This was surprisingly disturbing for Siri. She found herself taken aback by this revelation from her padawan. She needed to think very carefully about how to respond.
But her own emotional response was getting in the way...
"Ferus I can't believe you'd leave the order."
"Siri, I'm not sure I belong here. It's because of me that Darra is dead"
Darra Thel-Tanis had fallen after a battle that the padawans should never have been in without a more experienced Jedi. Siri had been worried that Ferus would feel more than his share of responsibility for his fellow padawans death. Her concerns were apparently well founded.
"Ferus there's plenty of responsibility to go around on that. You bear some, yes, but so does Anakin, so do all of the masters on the mission, including me. You don't suggest that we all leave the order do you?"
"Well no..."
"Well then don't hold yourself to a higher standard than the rest of us. It's not noble it's arrogant. Frankly it sounds like something Anakin would do." Ferus' expression told her she'd made a direct hit with that. She tried not to let the slight amusement show on her face. She continued, "He's the chosen one," she said in a mockingly dramatic tone, adding, "He carries a burden we mere Jedi can't understand." She returned to her normal tone. "That doesn't sound like you. I think you're hurting, a pain you haven't felt before but must face now. Will you face it, or run away?"
It was in this moment that Siri realized, This is one of his trials. Not in the formal way that she was preparing him to face soon, but one handed to him by life it's self, essentially by the force it's self.
She waited for his answer.
Ferus stood there for a moment thinking over the words of his teacher...and partner, and best friend, and just about every other kind of connection two humans can have with each other.
Could he let her down? Could he leave her? Ferus remembered his first hand to hand exercise just after Siri had taken him as her padawan. He laid on the mat after a very one sided training session with another student when Siri walked up and said, "No matter how great you may become this kind of thing will happen to you from time to time, metaphorically and literally, in some cases. Will you get up, or will you lay there and pout?"
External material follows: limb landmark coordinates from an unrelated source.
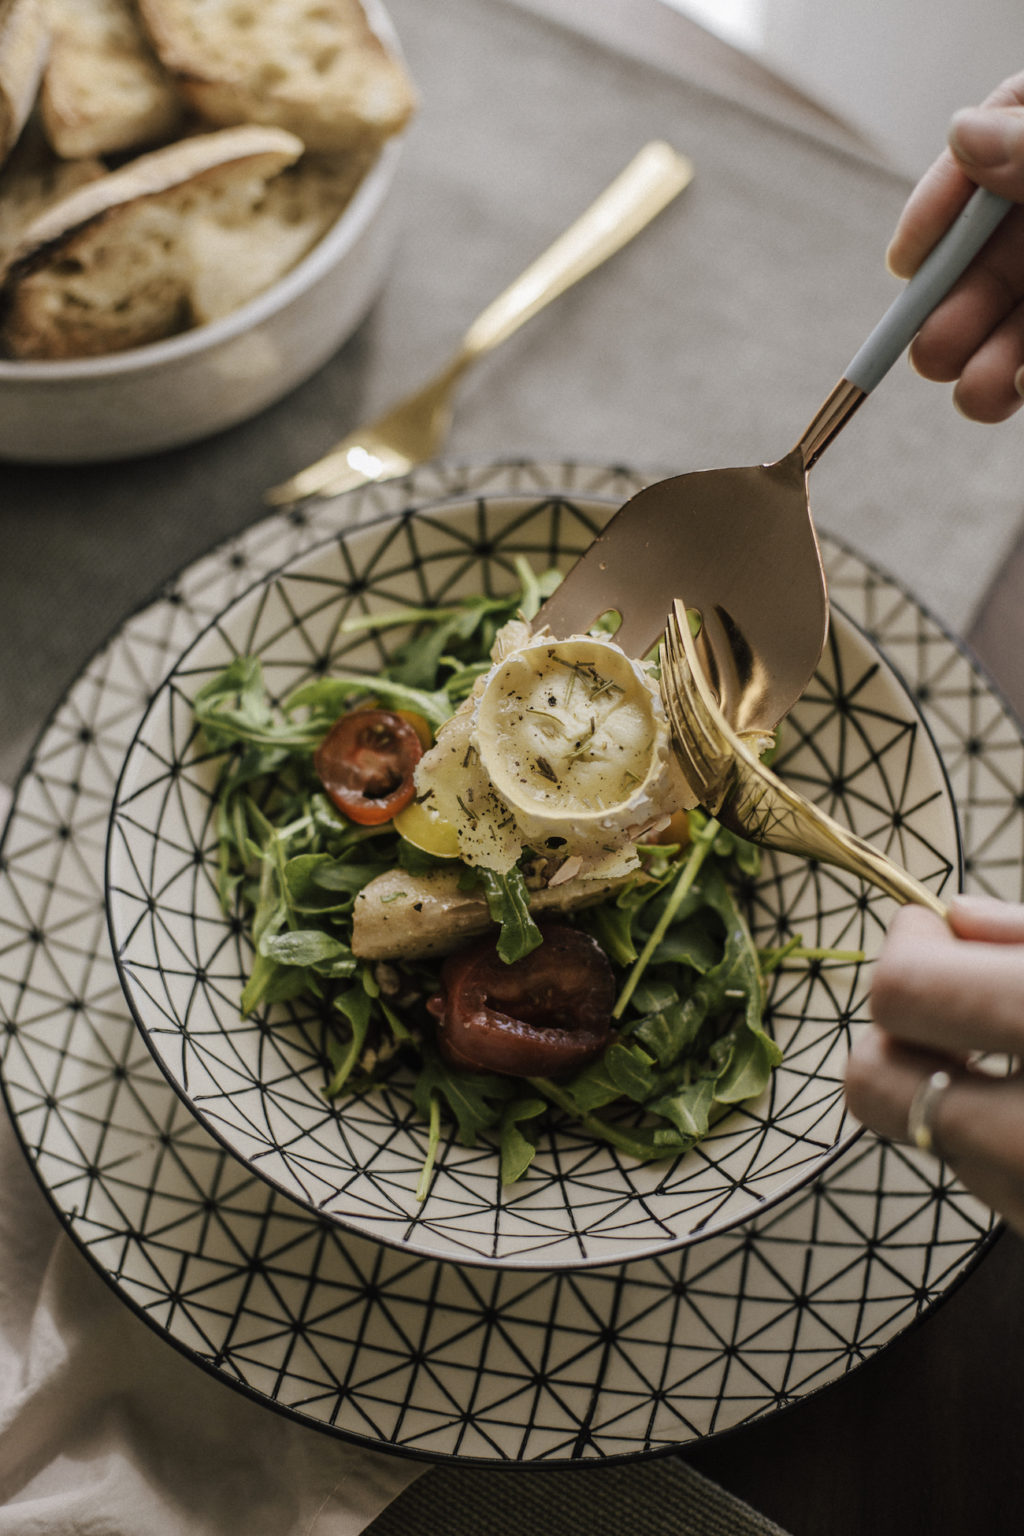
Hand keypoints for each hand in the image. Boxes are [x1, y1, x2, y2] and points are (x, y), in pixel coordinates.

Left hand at [845, 895, 1023, 1232]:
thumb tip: (956, 917)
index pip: (904, 993)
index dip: (905, 949)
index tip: (931, 931)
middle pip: (872, 1082)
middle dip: (895, 1033)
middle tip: (954, 1002)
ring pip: (920, 1137)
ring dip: (944, 1091)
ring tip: (1021, 1062)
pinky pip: (982, 1185)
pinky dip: (990, 1141)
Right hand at [887, 72, 1023, 422]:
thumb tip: (964, 132)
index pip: (988, 146)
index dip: (939, 207)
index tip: (905, 262)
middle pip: (995, 249)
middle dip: (954, 308)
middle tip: (930, 353)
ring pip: (1018, 312)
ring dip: (989, 360)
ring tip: (976, 395)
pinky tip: (1021, 389)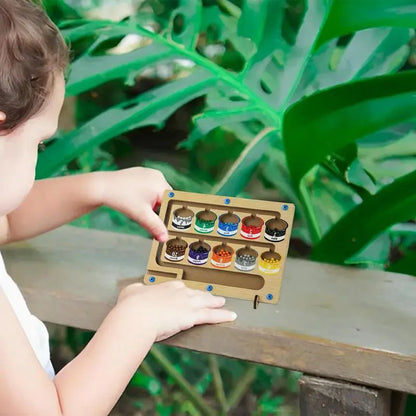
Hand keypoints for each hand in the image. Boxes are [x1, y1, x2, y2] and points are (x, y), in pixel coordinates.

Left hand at [95, 168, 170, 241]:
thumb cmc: (121, 199)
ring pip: (158, 192)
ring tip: (141, 209)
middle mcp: (157, 176)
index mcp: (160, 184)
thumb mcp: (141, 215)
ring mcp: (149, 173)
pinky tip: (137, 201)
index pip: (173, 201)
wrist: (102, 187)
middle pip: (166, 197)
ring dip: (153, 203)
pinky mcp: (141, 173)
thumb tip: (165, 238)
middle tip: (152, 219)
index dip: (170, 213)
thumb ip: (156, 227)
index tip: (167, 224)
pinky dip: (147, 196)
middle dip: (160, 209)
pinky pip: (150, 186)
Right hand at [117, 281, 236, 341]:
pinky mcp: (193, 316)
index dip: (186, 292)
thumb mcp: (131, 291)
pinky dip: (223, 316)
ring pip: (207, 302)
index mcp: (166, 286)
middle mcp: (180, 292)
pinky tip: (231, 316)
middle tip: (212, 298)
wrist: (136, 316)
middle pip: (197, 294)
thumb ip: (136, 289)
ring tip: (223, 303)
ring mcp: (188, 304)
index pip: (181, 288)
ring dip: (216, 303)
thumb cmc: (131, 306)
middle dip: (205, 296)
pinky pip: (212, 316)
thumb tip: (137, 288)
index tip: (188, 293)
He had gotten up back then. Now he had taken a much harder fall. Wallowing in guilt would be easy, deliberately rubbing salt into his own wounds as some kind of penance. But that wouldn't bring Darra back. Honor her by doing what they had both committed their lives to.
He looked her in those pretty blue eyes of hers and said. "You're right. I don't know how to handle this. But I know I have a great friend to help me through it." He put a hand on her shoulder.
She looked up at him with a smile. "That's right you do." She said giving him a reassuring hug; something she would only do in the privacy of their shared quarters. She then motioned for him to follow her out. "Now come along. We have some things to talk to the counsel about."
As they walked Siri had a momentary force vision brought a smile to her face. In it she was reaching up to cut the padwan braid of her once student, and now partner.